Note every line in the entries that contains the string "unprotectedSize", and copy it.

/---

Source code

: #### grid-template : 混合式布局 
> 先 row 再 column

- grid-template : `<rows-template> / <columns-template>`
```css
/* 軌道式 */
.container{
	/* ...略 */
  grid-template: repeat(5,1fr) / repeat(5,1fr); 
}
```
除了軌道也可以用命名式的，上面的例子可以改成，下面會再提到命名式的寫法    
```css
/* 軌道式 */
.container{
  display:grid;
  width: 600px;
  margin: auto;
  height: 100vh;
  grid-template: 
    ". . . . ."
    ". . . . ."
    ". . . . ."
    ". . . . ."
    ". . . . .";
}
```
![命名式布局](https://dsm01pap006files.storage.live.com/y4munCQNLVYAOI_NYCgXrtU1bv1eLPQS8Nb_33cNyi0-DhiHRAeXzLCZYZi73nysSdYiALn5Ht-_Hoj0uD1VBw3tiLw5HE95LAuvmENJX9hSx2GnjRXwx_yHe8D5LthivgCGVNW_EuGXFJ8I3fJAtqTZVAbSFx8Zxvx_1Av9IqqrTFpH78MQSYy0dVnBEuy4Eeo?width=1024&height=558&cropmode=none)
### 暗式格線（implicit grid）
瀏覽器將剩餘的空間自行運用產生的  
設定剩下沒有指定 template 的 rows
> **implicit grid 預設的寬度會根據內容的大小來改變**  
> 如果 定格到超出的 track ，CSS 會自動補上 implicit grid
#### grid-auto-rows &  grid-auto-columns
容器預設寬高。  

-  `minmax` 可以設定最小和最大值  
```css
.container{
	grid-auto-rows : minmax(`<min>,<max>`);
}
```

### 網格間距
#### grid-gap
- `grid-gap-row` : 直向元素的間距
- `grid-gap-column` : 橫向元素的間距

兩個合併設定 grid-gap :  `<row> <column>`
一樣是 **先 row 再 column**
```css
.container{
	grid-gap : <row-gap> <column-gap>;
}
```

\---
/---

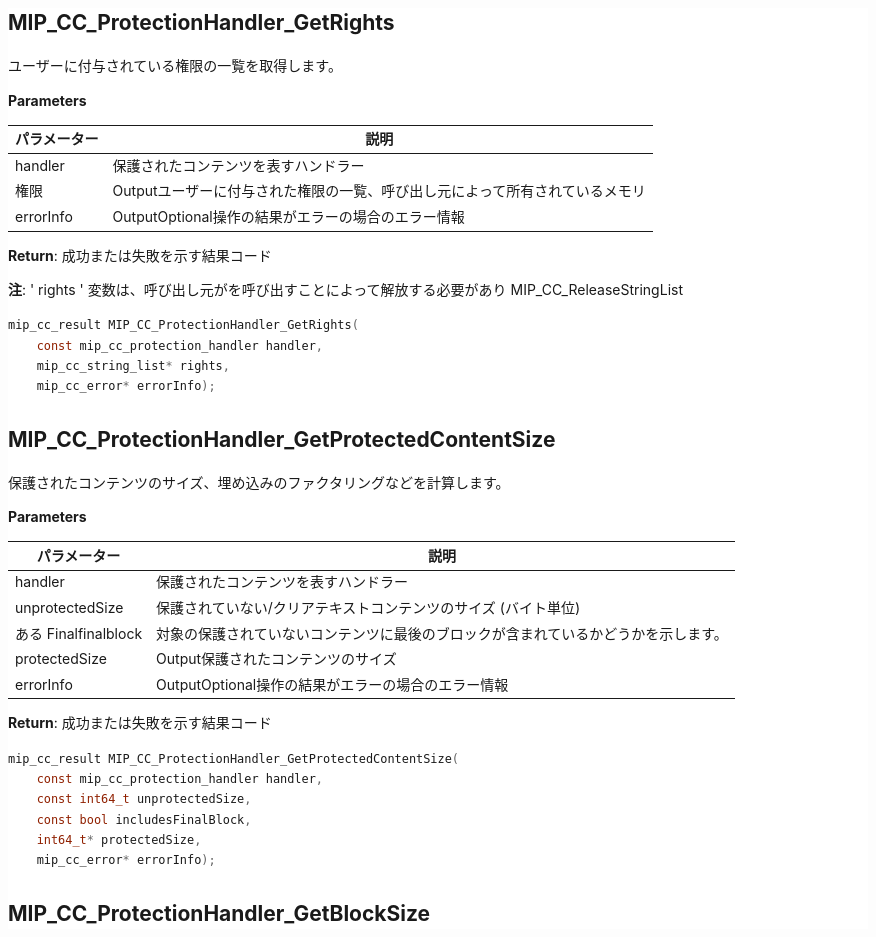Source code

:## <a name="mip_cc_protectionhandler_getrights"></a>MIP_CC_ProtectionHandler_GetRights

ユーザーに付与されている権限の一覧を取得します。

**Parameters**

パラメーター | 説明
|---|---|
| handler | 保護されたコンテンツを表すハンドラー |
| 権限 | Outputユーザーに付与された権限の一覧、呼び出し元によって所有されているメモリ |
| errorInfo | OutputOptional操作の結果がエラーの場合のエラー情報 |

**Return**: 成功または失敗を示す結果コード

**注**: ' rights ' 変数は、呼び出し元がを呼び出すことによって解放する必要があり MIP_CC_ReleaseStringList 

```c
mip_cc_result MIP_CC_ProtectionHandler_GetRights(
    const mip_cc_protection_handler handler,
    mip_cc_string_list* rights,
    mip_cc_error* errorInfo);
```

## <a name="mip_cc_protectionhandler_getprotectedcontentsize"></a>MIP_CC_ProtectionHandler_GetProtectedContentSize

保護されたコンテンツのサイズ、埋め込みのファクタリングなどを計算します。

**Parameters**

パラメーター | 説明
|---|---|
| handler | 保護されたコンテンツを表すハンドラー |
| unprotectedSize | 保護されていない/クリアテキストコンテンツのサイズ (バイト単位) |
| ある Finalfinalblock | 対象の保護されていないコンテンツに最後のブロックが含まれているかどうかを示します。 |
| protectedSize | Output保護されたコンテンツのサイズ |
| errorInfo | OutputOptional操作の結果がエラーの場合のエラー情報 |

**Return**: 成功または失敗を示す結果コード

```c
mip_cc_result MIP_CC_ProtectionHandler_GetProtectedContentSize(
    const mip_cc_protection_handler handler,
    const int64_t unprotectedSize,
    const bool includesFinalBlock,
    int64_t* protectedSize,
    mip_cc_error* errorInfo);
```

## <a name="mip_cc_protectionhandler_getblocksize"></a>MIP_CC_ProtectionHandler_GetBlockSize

\---
/---

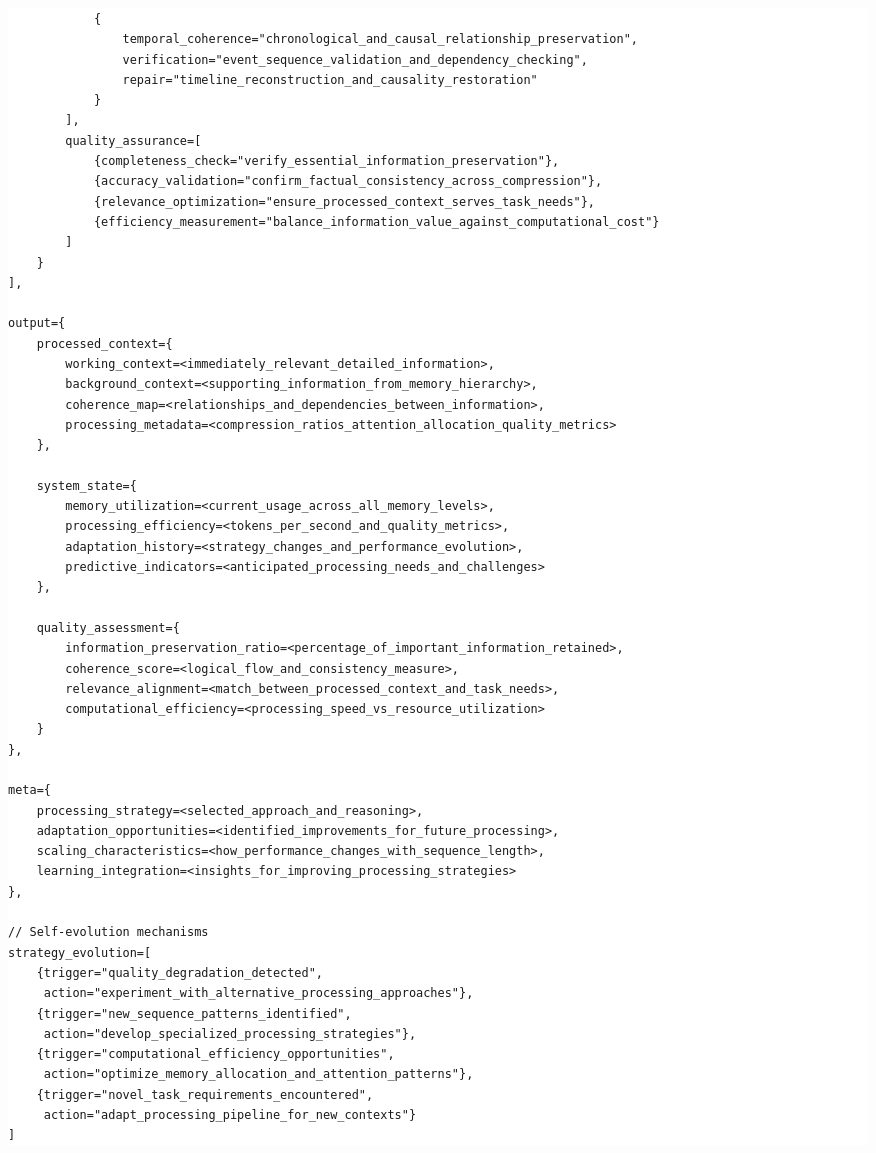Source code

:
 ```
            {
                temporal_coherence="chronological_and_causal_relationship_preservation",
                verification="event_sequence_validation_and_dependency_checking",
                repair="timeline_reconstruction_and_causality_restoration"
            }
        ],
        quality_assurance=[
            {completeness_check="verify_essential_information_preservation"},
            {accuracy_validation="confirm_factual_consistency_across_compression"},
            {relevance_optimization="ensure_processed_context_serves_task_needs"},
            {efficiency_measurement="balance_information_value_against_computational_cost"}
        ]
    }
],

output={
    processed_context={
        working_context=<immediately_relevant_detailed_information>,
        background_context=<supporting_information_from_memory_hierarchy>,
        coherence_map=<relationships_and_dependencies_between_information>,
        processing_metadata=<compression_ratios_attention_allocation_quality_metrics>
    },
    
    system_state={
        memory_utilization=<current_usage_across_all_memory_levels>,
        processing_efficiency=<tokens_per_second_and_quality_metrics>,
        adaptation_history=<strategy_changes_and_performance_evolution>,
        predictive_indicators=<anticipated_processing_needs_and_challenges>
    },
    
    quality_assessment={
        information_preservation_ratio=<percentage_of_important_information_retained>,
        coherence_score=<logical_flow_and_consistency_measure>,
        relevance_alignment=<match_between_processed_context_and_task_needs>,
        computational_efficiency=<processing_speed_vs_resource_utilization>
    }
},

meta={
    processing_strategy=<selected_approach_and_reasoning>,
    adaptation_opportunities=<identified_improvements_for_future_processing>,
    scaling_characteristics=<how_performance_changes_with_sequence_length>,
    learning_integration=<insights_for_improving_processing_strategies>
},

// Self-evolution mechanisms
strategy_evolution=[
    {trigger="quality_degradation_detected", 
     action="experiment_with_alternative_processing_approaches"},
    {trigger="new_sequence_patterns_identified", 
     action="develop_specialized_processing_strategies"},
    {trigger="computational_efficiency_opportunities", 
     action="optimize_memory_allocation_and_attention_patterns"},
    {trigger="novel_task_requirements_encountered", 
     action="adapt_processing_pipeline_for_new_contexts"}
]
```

\---

» Result for this exercise:
| unprotectedSize | 保護されていない/クリアテキストコンテンツのサイズ (バイト単位) |
    const int64_t unprotectedSize,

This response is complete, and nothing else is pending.